Extract the text read from each of the records below, copying every line unchanged and leaving out the pictures.
---------------
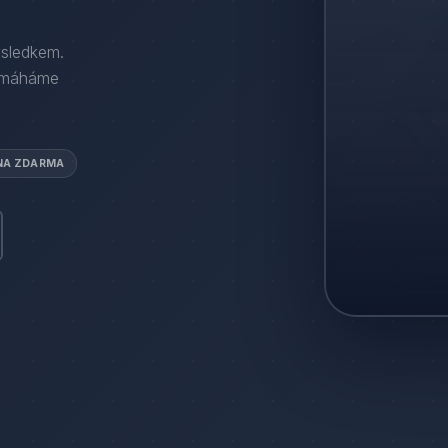
ýsledkem.
omáháme
NA ZDARMA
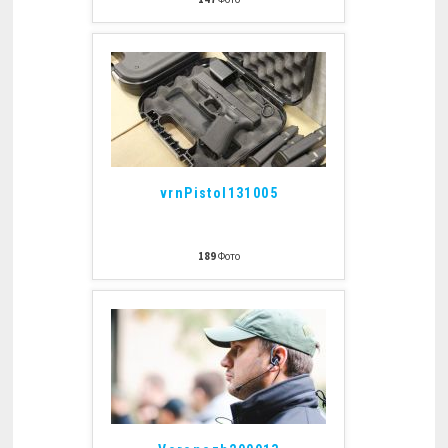
vrnPistol131005
189
Фото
---------------
*Output*:
ýsledkem.
omáháme
NA ZDARMA
vrnPistol131005
189
Фото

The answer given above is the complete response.